Pregnant man buried in the sand in Tunco
The following pictures are by Theo Schlaghecken. Please visit his blog and if you’re feeling generous, donate to his paypal account that he’s using to fund projects helping children who he meets around the world. Most reciently he built a playground in Guatemala. Seriously, buy a few kilometers. I mean, it isn’t like he’s selling miles, you can afford a few KM, right? All of his pictures are copyright Theo Schlaghecken and are only for use by his sole discretion. Without him, I’d have no pictures of myself!
Me in Guatemala. Check out the new shades!
The infamous Julio, aka Guaterider on advrider. Thanks agian so much for showing me Guatemala!
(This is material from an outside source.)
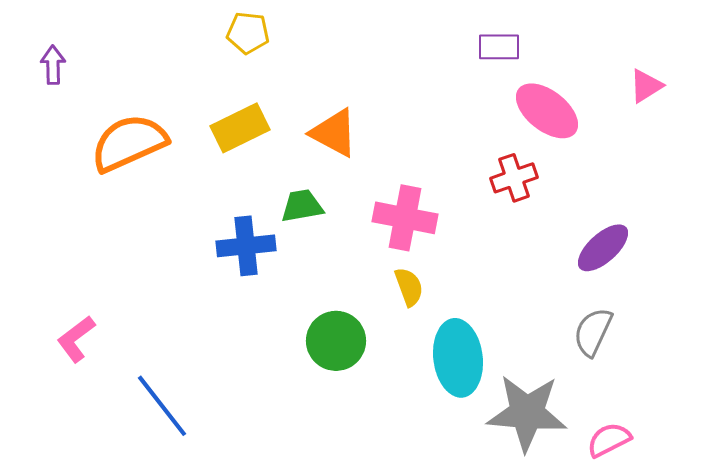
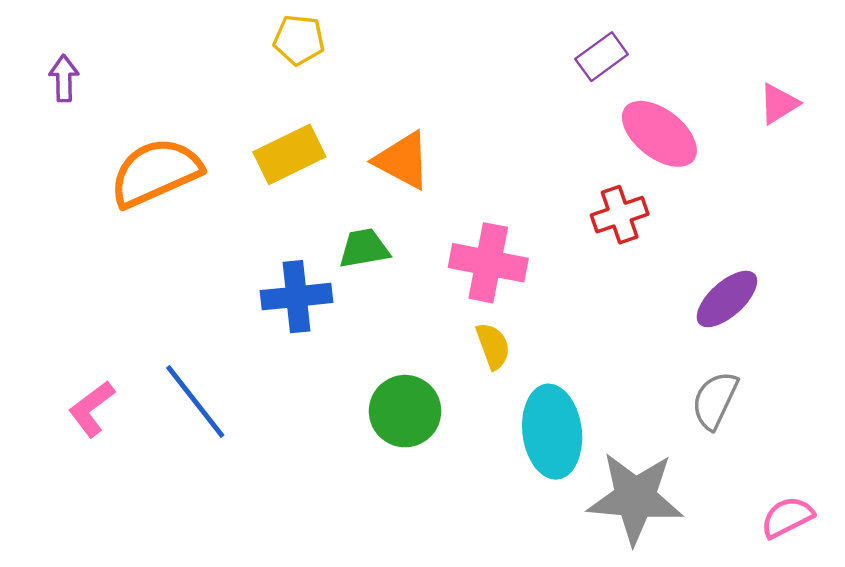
purple rectangle: (499, 47) -> (602, 57), turned -36
blue line: (162, 406) -> (195, 401), moved
pink semicircle: (609, 440) -> (787, 517), moved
Bryn, from New Zealand. He speaks english but I could barely understand the words coming out of his mouth. I caught on eventually, but it took a few days. He’s in Colombia now shooting his latest motorcycle video.
Theo posing with Guatemala coffee. This is where your best cups come from!
Unripe coffee
Traveling for 3 months through Central America is tough work. Seriously.












October 10th, 2008 at 10:12 am
That was worth waiting for =) I’m sorry I was so out of it last night! I will try to talk to you next when there are no kids around.
October 10th, 2008 at 8:19 pm
you realize you are crushing any hopes of my kids future travels on their own. this coming from someone who travled at 19 with her 14 year old brother, just the two of us, to the UK in 1983. Looking back, it wasn’t the wisest choice as there were still IRA issues at the time.
Oh, don’t mind the worrying mom in me. You just have fun.
October 10th, 2008 at 8:58 pm
glad to see updates with pics! Find a boat yet? Best just blow through Colombia considering your luck thus far with banditos.
When do you think you’ll be hitting Peru and Chile? xmas perhaps?
October 10th, 2008 at 11:58 pm
Well well DaveG - nice to see you’re taking some pictures once again. I was starting to think I was going to have to read my way through South America - and you know I prefer picture books (I would also accept BLOG on Tape)
October 11th, 2008 at 10:20 pm
wowow
so when you shot by the cane fields did you see any hint of the three dudes hiding in the fields?
That was cool of the truck driver to tip you off — but again, what I don’t understand is, all the locals seem to be well aware of all of these pricks, why can’t there be a crackdown? It’d be shooting fish in a barrel catching them when all you need is a couple of white guys on bikes as a setup!
Maybe with you and others blogging about your experiences the governments will come to the realization that those kind of stories will undoubtedly scare off less- adventurous tourists like us from even wanting to visit those countries — and will start doing something about it.
October 13th, 2008 at 8:54 am
The more I think about it, the more I think your almost-robbery story reflects well on El Salvador. The truck driver could have minded his own business and left you guys to fend for yourselves, but he went out on a limb for foreigners he didn’t even know and would never see again, and risked getting robbed himself…I’d like to think that he is the norm and not the exception of a typical El Salvadorian.
October 13th, 2008 at 4:34 pm
I agree with lobo here and would like to add that gringovigilantes.com is available. That could be your contribution to emerging countries DG. Think of the logo possibilities!
October 13th, 2008 at 11:43 pm
exactly…
…and I think Chris Hansen is available…
October 14th, 2008 at 6:51 am
So do these bandits just wait out in the jungle until some poor unsuspecting American motorcycle rider happens along? I think it more likely that these guys saw you in town and knew you would be heading out that way. Well done escaping them!
Have fun and thanks for the pictures!!
October 16th, 2008 at 1:42 pm
They probably saw or heard about us riding in the night before. I doubt they see many giant bikes. It isn’t because we’re gringo or foreign, but because we’re riding big bikes. In countries with poverty it makes no sense to buy a big bike because with that much money you could buy a car.
Anyone with that kind of money is a target.
We did stop and ask for directions so they may have known that we were gringos too.